Tidak seperti pembangunan rehabiliitasi jalan setapak Dusun 1 di Desa Ujung Sialit Pulau Banyak Barat, baru sekitar 4 bulan lalu di bangun menggunakan Dana Desa Tahun Anggaran 2021, tapi kondisi saat ini badan jalan sudah ada keretakan dan bocor.
Hal itu diketahui awak media ini berdasarkan laporan warga setempat.
“Jalannya baru dibangun menggunakan Dana Desa Tahun lalu, tapi keadaannya sudah retak, dan terkena curah hujan saja sudah bocor,” kata warga Desa Ujung Sialit, yang enggan identitasnya disebut kepada reporter, Selasa, 4 Januari 2022.
Dengan kondisi seperti itu, dirinya menduga pekerjaan kontruksi pada saat pembangunannya dilakukan asal-asalan saja.
Kemudian wartawan yang telah berada di lokasi untuk mengetahui informasi lebih lanjut, Selasa.
Dari Amatan di papan informasi proyek diketahui bahwa rehabilitasi jalan setapak Dusun 1 itu, sepanjang 60 meter menghabiskan total anggaran sebesar Rp 59.053.000 Dana Desa Tahun 2021.

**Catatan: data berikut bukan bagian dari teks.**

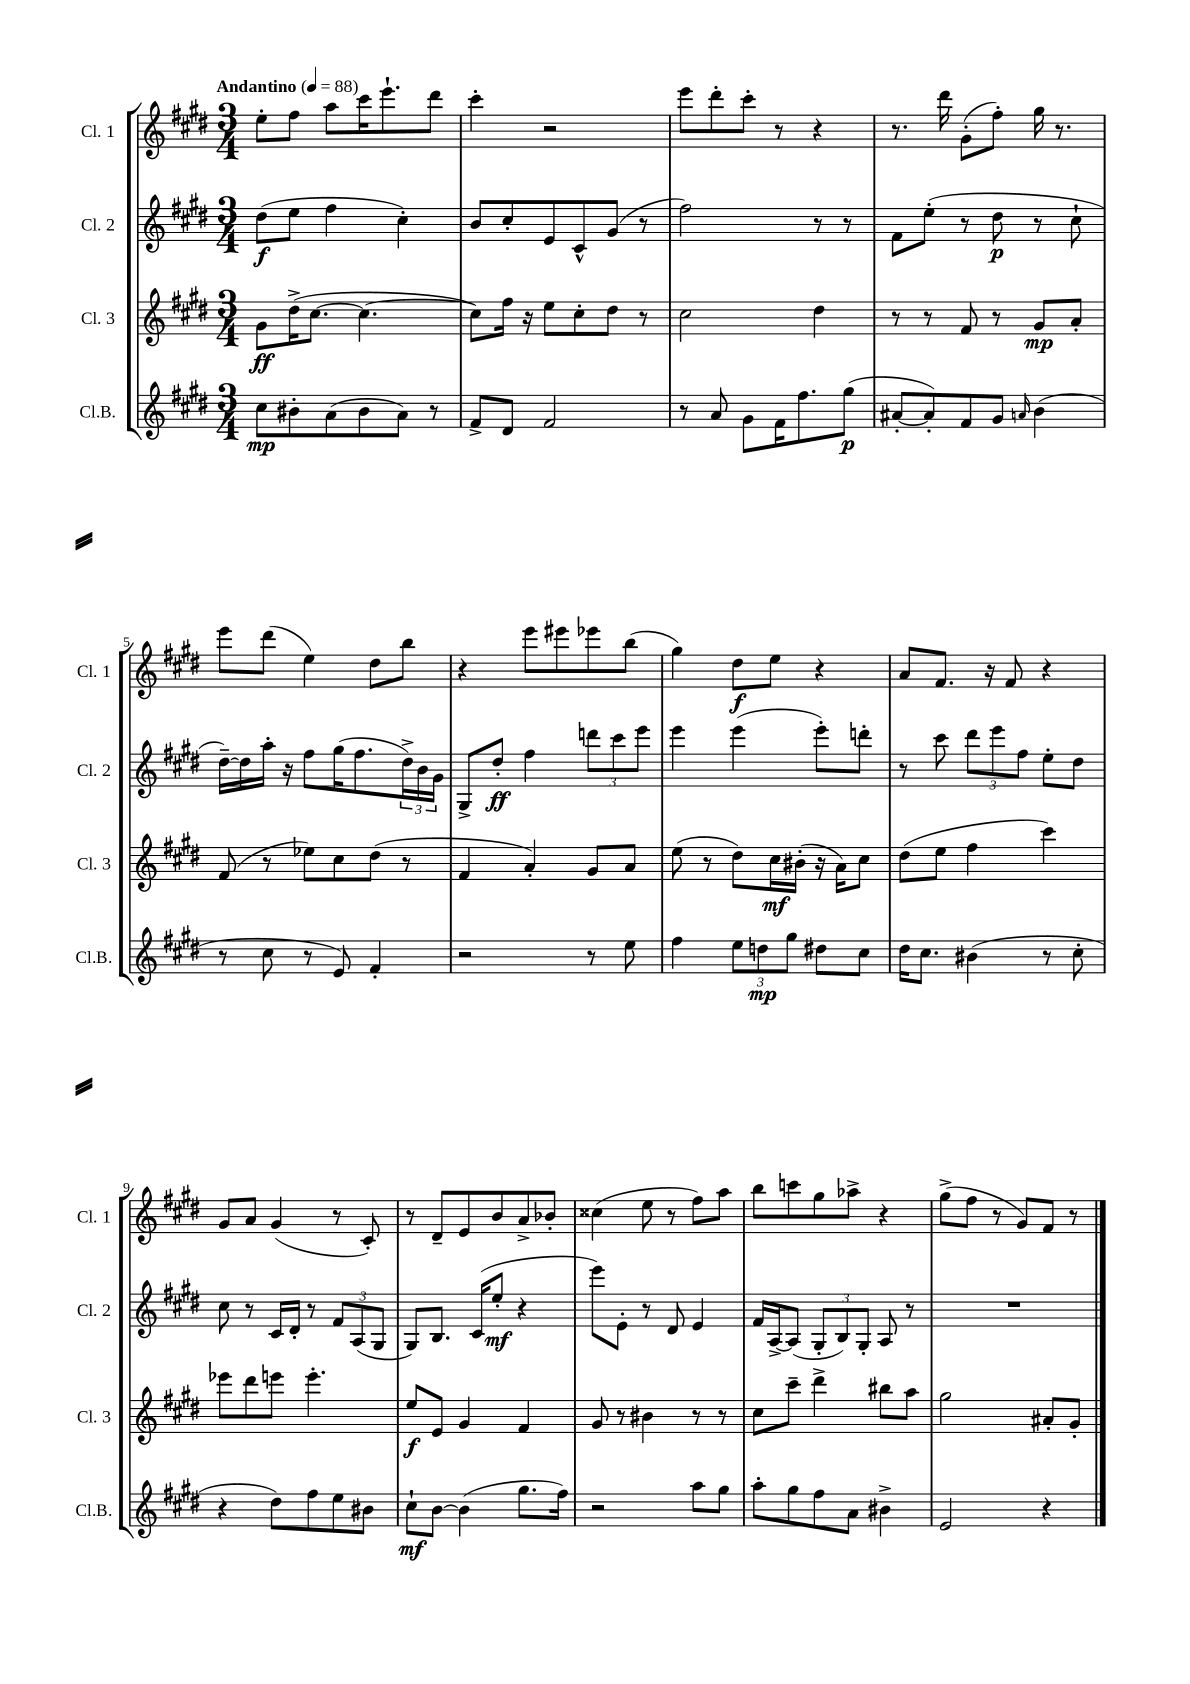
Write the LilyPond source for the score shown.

<<
\new StaffGroup <<
\new Staff = "s0" \with { instrumentName = "Cl. 1" shortInstrumentName = "Cl. 1" } {
    \clef treble \key e \major \numericTimeSignature \time 3/4 \tempo "Andantino" 4 = 88
    e''8-. fis''8 a''8 cis'''16 e'''8.-! dis'''8 |
    cis'''4-. r2 |
    e'''8 dis'''8-. cis'''8-. r8 r4 |
    r8. dis'''16 gis'8-.( fis''8-.) gis''16 r8. |
    e'''8 dis'''8( e''4) dis''8 b''8 |
    r4 e'''8 eis'''8 ees'''8 b''8( |
    gis''4) dis''8\f e''8 r4 |
    a'8 fis'8. r16 fis'8 r4 |
    gis'8 a'8 gis'4( r8 cis'8-.) |
    r8 dis'8-- e'8 b'8 a'8-> bes'8-. |
    cisis''4( e''8 r8 fis''8) a''8 |
    b''8 c'''8 gis''8 aes''8-> r4 |
    gis''8->( fis''8 r8 gis'8) fis'8 r8 \bar "|." |
}
\new Staff = "s1" \with { instrumentName = "Cl. 2" shortInstrumentName = "Cl. 2" } {
    \clef treble \key e \major \numericTimeSignature \time 3/4
    dis''8\f( e''8 fis''4 cis''4-.) |
    b'8 cis''8-. e'8 cis'8-^ gis'8( r8 |
    fis''2) r8 r8 |
    fis'8 e''8-.( r8 dis''8\p r8 cis''8-! |
    dis''16~--) dis''16 a''16-. r16 fis''8 gis''16( fis''8. \tuplet 3/2 { dis''16->) b'16 gis'16 } |
    gis8-> dis''8-.\ff fis''4 \tuplet 3/2 { d'''8 cis'''8 e'''8 } |
    e'''4 e'''4( e'''8-.) d'''8-. |
    r8 cis'''8 \tuplet 3/2 { dis'''8 e'''8 fis''8 } e''8-. dis''8 |
    cis''8 r8 cis'16 dis'16-. r8 \tuplet 3/2 { fis'8 a8( gis8 } |
    gis8) b8. cis'16( e''8-.\mf r4 |
    e'''8) e'8-. r8 dis'8 e'4 |
    fis'16 a16~-> a8( \tuplet 3/2 { gis8-. b8) gis8-. } a8 r8 |
    R2. \bar "|." |
}
\new Staff = "s2" \with { instrumentName = "Cl. 3" shortInstrumentName = "Cl. 3" } {
    \clef treble \key e \major \numericTimeSignature \time 3/4
    gis'8\ff dis''16->( cis''8.~ cis''4.~ |
    cis''8) fis''16 r16 e''8 cis''8-. dis''8 r8 |
    cis''2 dis''4 |
    r8 r8 fis'8 r8 gis'8\mp a'8-. |
    fis'8( r8 ees''8) cis''8 dis''8( r8 |
    fis'4 a'4-.) gis'8 a'8 |
    e''8( r8 dis''8) cis''16\mf bis'16-.( r16 a'16) cis''8 |
    dis''8( e''8 fis''4 cis'''4) |
    ees'''8 dis'''8 e'''8 e'''4.-. |
    e''8\f e'8 gis'4 fis'4 |
    gis'8 r8 bis'4 r8 r8 |
    cis''8 cis'''8-- dis'''4-> bis''8 a''8 |
    gis''2 ais'8-. gis'8-. \bar "|." |
}
\new Staff = "s3" \with { instrumentName = "Cl.B." shortInstrumentName = "Cl.B." } {
    \clef treble \key e \major \numericTimeSignature \time 3/4
    cis''8\mp bis'8-. a'8( bis'8 a'8) r8 |
    fis'8-> dis'8 fis'2 |
    r8 a'8 gis'8 fis'16 fis''8. gis''8\p( |
    ais'8~-. ais'8-.) fis'8 gis'8 \grace { a'16 } b'4( |
    r8 cis''8 r8 e'8) fis'4-. |
    r2 r8 e''8 |
    fis''4 \tuplet 3/2 { e''8 d''8\mp gis''8 } dis''8 cis''8 |
    dis''16 cis''8. bis'4( r8 cis''8-. |
    r4 dis''8) fis''8 e''8 bis'8 |
    cis''8-!\mf b'8~ b'4( gis''8. fis''16) |
    r2 a''8 gis''8 |
    a''8-. gis''8 fis''8 a'8 bis'4-> |
    e'2 r4 \bar "|." |
}
>>
>>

Dan setelah awak media melihat dari jarak dekat, memang benar kondisi badan jalan yang baru selesai dibangun 2021 itu kondisinya retak dan berlubang lubang kecil.

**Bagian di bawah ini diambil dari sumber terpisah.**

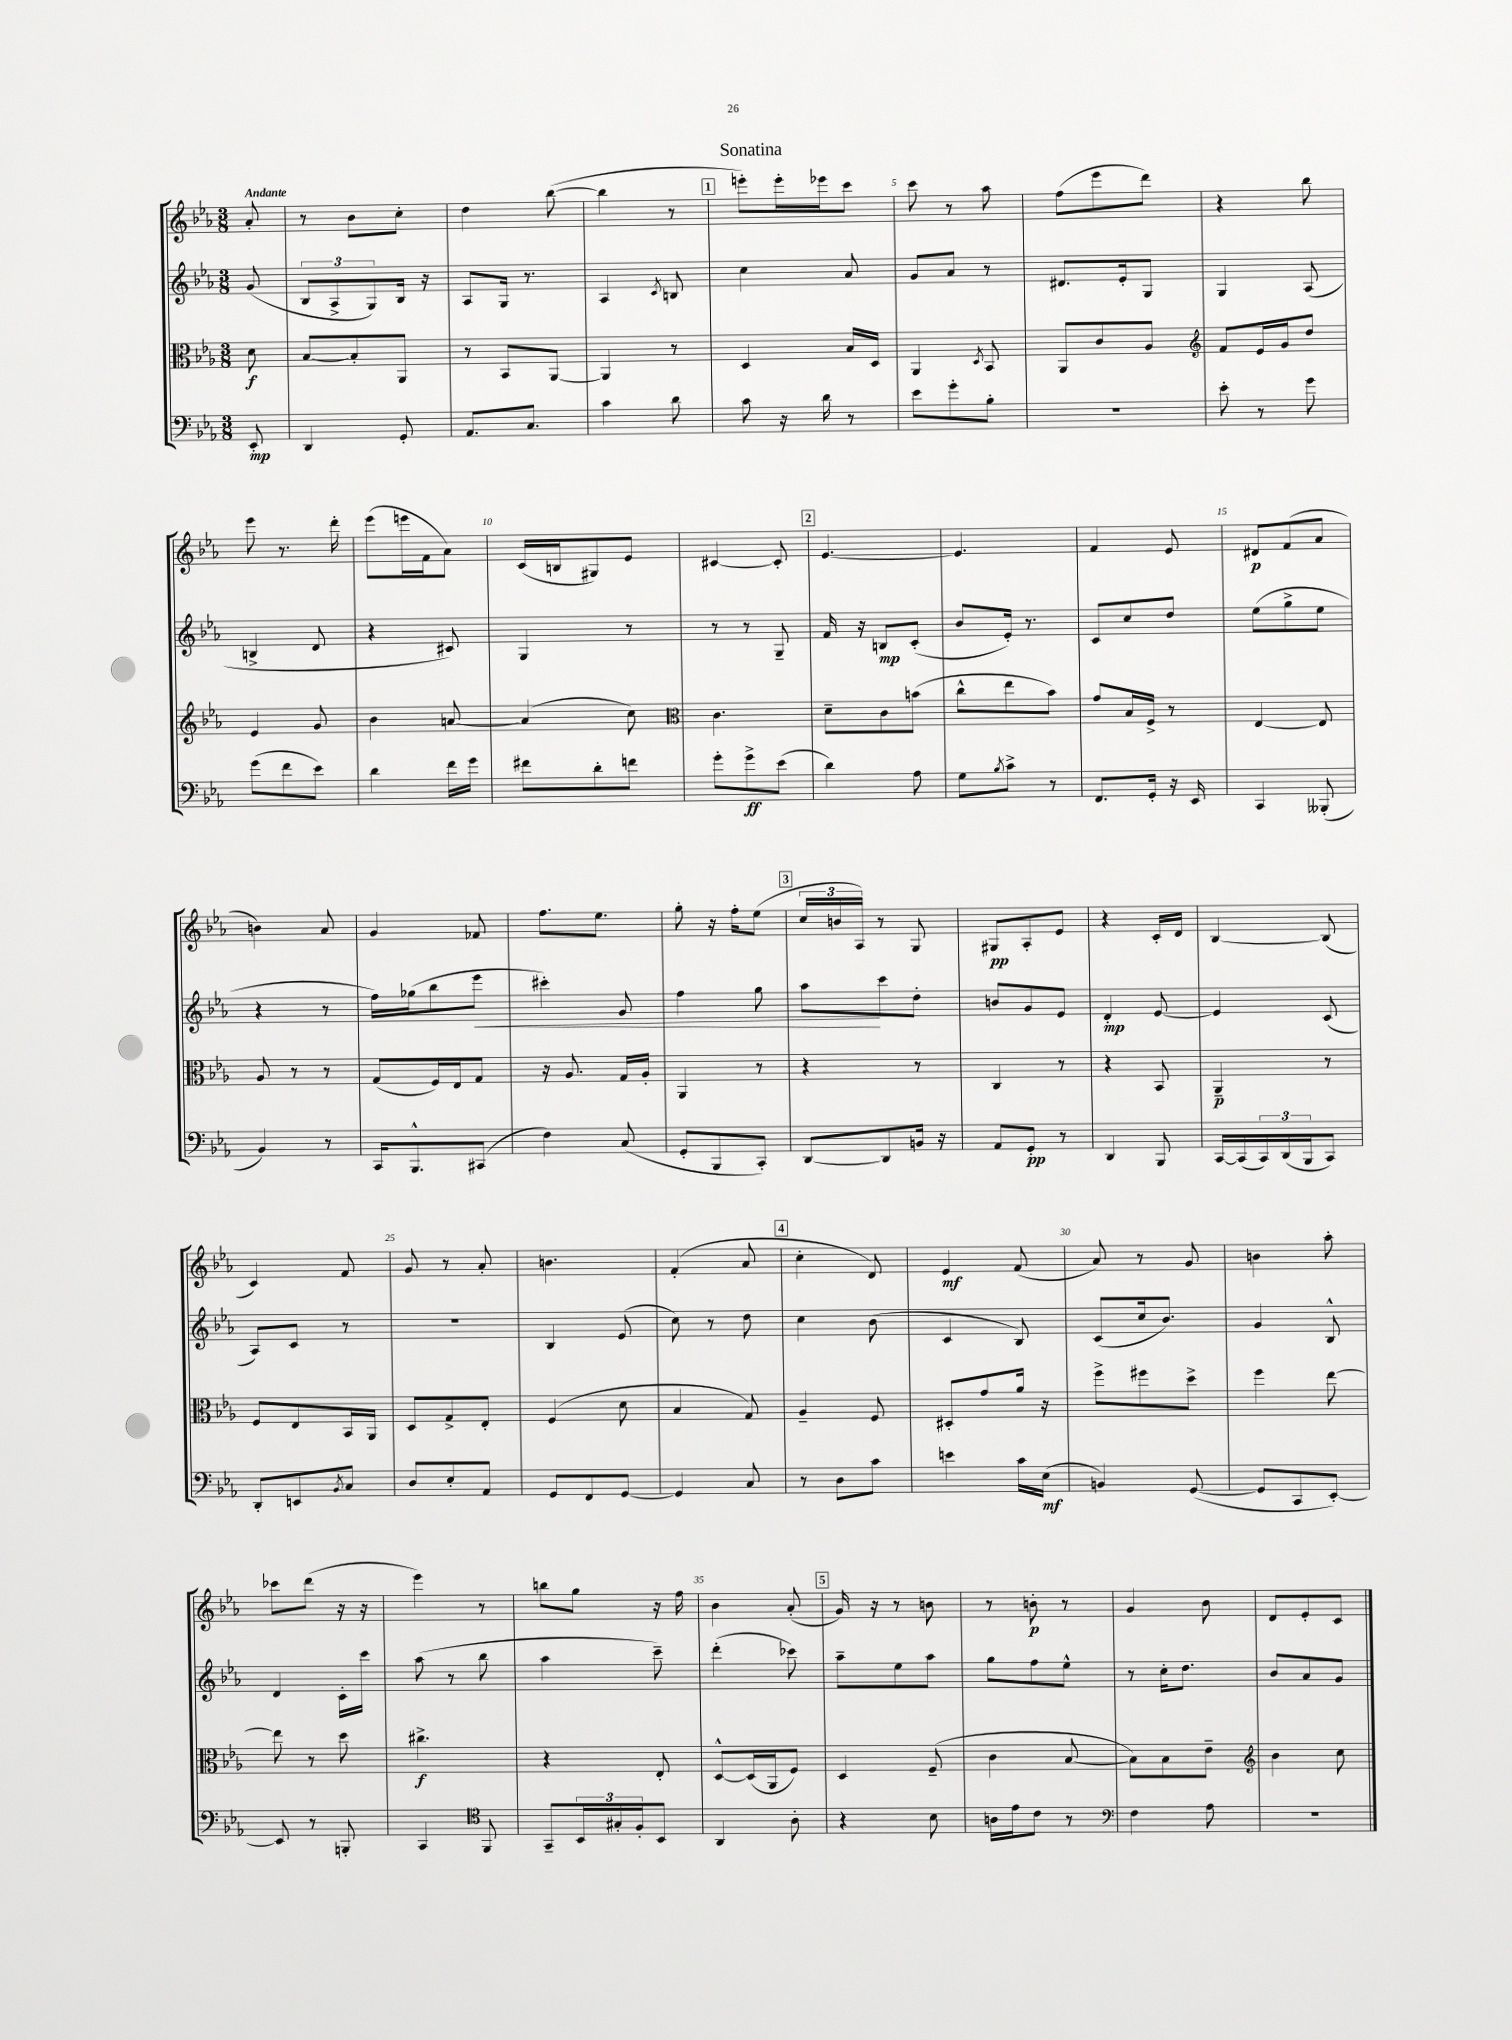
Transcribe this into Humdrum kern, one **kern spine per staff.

**kern	**kern	**kern	**kern
*staff4	*staff3	*staff2	*staff1
*clefF4	*clefC3	*clefG2	*clefG2
*k[b-e-a-]	*k[b-e-a-]	*k[b-e-a-]	*k[b-e-a-]
*M3/8	*M3/8	*M3/8	*M3/8
8EE-'/	8d\	(8g/	8a-'/
=	=	=	=
4DD/	[8B-/L	12B-/L	8r
.	.	12A-^/	.
.	8B-'/]	.	8b-\L
.	.	12G/)	.
8GG'/	8AA-/J	16B-/Jk	8cc'\J
.	.	16r	.
=	=	=	=
8.AA-/L	8r	8A-/L	4dd\
.	8BB-/L	16G/Jk	.
8.C/J	.	8.r	.
.	[8AA-/J	.	([8bb-\
=	=	=	=
4c\	4AA-/]	4A-/	4bb-\]
.	.	8qc/	.
8d\	8r	8B/	8r
=	=	=	=
8c\	4D/	4cc\	8eee'\L)
16r	.	.	16eee'\L
16d\	.	.	16eee-\J
8r	16B-/LL	8a-/	8ccc\J
.	16D/JJ	.	.
=	=	=	=
8e-\L	4AA-/	8g/L	8ccc\
8g'\	.	8a-/J	8r
.	8qD/	.	.
8B-'\J	8BB-/	8r	8aa-\
=	=	=	=
4.r	8AA-/L	8.d#/L	(8ff\L
.	8c/	.	8eee-\
.	.	16e-'/k	.
.	8A-/J	8G/J	8ddd\J)
=	=	=	=
*	*clefG2	*	*
8e-'\	8f/L	4G/	4r
8r	16e-/L	.	.
.	16g/J	.	.
8g\	8dd/J	(8A-/	8bb-\
=	=	=	=
(8g\L	4e-/	4B^/	8eee-\
8f\	.	.	8.r
8e-\J)	8g/	8d/	.
.	.	.	16ddd'\
=	=	=	=
4d\	4b-\	4r	(8eee-\L
.	.	.	16eee\L
.	.	.	16f\J
16f\LL	[8a/	8c#/)	8a-\J)
16g\JJ	.	.	.
=	=	=	=
8f#\L	(4a/]	4G/	(16c/LL
.	.	.	16B/J
8d'\	.	.	8G#/)
8f\J	8cc\)	8r	8e-/J
=	=	=	=
*	*clefC3	*	*
8g'\L	4.c\	8r	[4c#/
8g^\	.	8r	.
(8e-\J	.	8G~/	8c#'/]
=	=	=	=
4d\)	8d~\L	16f/	[4.e-/
.	.	16r	.
.	8c\	8B/L	.
8A-\	(8b\J	(8c'/J	.
=	=	=	=
8G\L	8cc^^\L	8b-/L	4.e-/]
8qB-/	.	.	.
8c^\J	8ee-\	16e-'/Jk)	.
.	.	8.r	.
8r	8b-\J)	.	.
=	=	=	=
8.FF/L	8g/L	8c/L	4f/
.	16B-/L	8cc/	.
16GG'/Jk	16F^/JJ	.	.
16r	8r	8dd/J	8e-/
16EE-/	.	.	.
=	=	=	=
4CC/	[4E-/	(8ee-\L	8d#/L
.	.	8gg^\	(8f/
(8BBB--'/	8E-/]	8ee-\J	8a-/J
=	=	=	=
4BB-/)	8A-/	4r	4b\)
.	8r	.	.
8r	8r	8r	8a-/
=	=	=	=
16CC/LK	(8G/L	16ff\LL)	4g/
8.BBB-^^/	.	(16gg-\J	.
.	16F/L)	8bb-\	.
.	16E-/J	.	.
(8CC#/J	8G/J	8eee-\J	8f-/
=	=	=	=
4F\)	16r	4ccc#'\)	8.ff\L
.	8.A-/	.	.
.	.	.	8.ee-\J
(8C/	16G/LL	8g/	.
.	16A-'/JJ	.	.
=	=	=	=
8GG'/L	4AA-/	4ff\	8gg'\
8BBB-/	.	.	16r
.	.	.	16ff'\LK
8CC'/J)	8r	8gg\	(8ee-\J
=	=	=	=
[8DD/L	4r	8aa-\L	24cc/LL
.	.	.	24b/
.	.	.	24A-/JJ)
8DD/]	.	8ccc\	8r
16BB/Jk	8r	8dd'\J	8G/
16r	.	.	.
=	=	=	=
8AA-/L	4C/	8b/L	8G#/L
8GG'/J	.	8g/	8A-'/
8r	8r	8e-/J	8e-/J
=	=	=	=
4DD/	4r	4d'/	4r
8BBB-/	8BB-/	[8e-/	16c'/LL
.	.	.	16d/JJ
=	=	=	=
[16CC/LL	4AA-~/	4e-/]	[4B-/
(16CC/]	.	.	.
24CC/)	.	.	.
(24DD/	.	.	.
24BBB-/J	.	.	.
8CC/J)	8r	(8c/	(8B-/]
=	=	=	=
8DD'/L	8F/L	8A-/L)	4c/)
8EE/	8E-/	8c/J	.
8qBB-/	.	.	.
8C/J	16BB-/L	8r	8f/
.	16AA-/JJ	.	.
=	=	=	=
8D/L	8D/L	4.r	8g/
8E-'/	8G^/	.	8r
8AA-/J	8E-'/J	.	8a-'/
=	=	=	=
8GG/L	(4F/	4B-/	4.b\
8FF/	.	.	.
[8GG/J	8d\	(8e-/	.
=	=	=	=
4GG/]	4B-/	8cc\)	(4f'/
.	.	8r	.
8C/	8G/)	8dd\	8a-/
=	=	=	=
8r	4A-~/	4cc\	4cc'\
8D\L	.	.	.
8c\J	8F/	(8b-\	8d/)
=	=	=	=
4e\	8D#'/L	4c/	4e-/
.	8g/	.	.
16c\LL	16a-/Jk	8B-/)	(8f/
(16E-\JJ	16r	.	.
=	=	=	=
4BB/)	8ff^\L	(8c/L	8a-/)
.	8ff#\	16cc/k	8r
.	.	8.b-/J)	.
([8GG/	8dd^\J	.	8g/
=	=	=	=
8GG/]L	4ff\	4g/	4b\
8CC/	.	.	.
[8EE-'/J)	[8ee-\	8B-^^/	8aa-'\
=	=	=	=
8EE-/]	8ee-\]	4d/	8ccc-\L
8r	8r	.	(8ddd\J
8BBB'/	8dd\	16c'\LL	16r
.	.	16ccc\JJ	16r
=	=	=	=
4CC/	4.cc#^\	(8aa-\	4eee-\)
.	.	8r	.
*clefC4	*	*	*
8FF/	.	8bb-\	8r
=	=	=	=
8GG~/L	4r	4aa-\	8bb\L
24BB-/L	.	.	8gg\J
24G#'/	.	.	.
24F'/J	.	.	.
8BB-/J	8E-'/	8ccc~\)	16r
.	.	.	16ff\
=	=	=	=
4AA-/	[8D^^/L	(4ddd'\	4b-\
.	(16D/]L	.	.
.	16AA-/J	.	.
8A-'\	8F/J)	8ccc-\)	(8a-'/
=	=	=	=
4r	4D/	8aa-~\L	16g/)
.	.	.	16r
.	.	8ee-\	8r
8B-\	(8F~/	8aa-\J	8b\
=	=	=	=
16A\LL	4c\	8gg\L	8r
16e-\J	.	.	.
8c\J	.	8ff\	8b'\
8r	[8B-/	8ee-^^\J	8r
=	=	=	=
*clefF4	*	*	*
4F\	8B-\]L)	8r	4g/
.	8B-\	16cc'\LK	.
.	.	8.dd\J	.
8A-\	8e-~\J	.	8b-\
=	=	=	=
*	*clefG2	*	*
4.r	4b-\	8b-/L	8d/L
.	.	8a-/	8e-'/
.	8cc\	8g/J	8c/J
==	==	==	==
*-	*-	*-	*-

Padahal mengingat betapa pentingnya pembangunan jalan untuk memenuhi kebutuhan masyarakat di perdesaan, pemerintah mengeluarkan peraturan yang khusus mengatur tentang jalan, yaitu Peraturan Pemerintah Republik Indonesia Nomor 34 Tahun 2006.
Bila pembangunan setapak tersebut dalam pelaksanaan kontruksinya mengikuti aturan pemerintah tersebut di atas maka mutu akan sesuai yang diharapkan, dan kondisinya tentu tidak seperti sekarang.
Kepala Desa Ujung Sialit, Meidisin Zai yang ingin dimintai tanggapannya, Selasa, 4 Januari 2022, tidak sedang berada di Kantor Desa Ujung Sialit. Kemudian wartawan mencoba mengkonfirmasi melalui pesan singkat WhatsApp namun masih belum bisa terhubung. Hingga berita ini tayang awak media masih belum menerima keterangan apapun.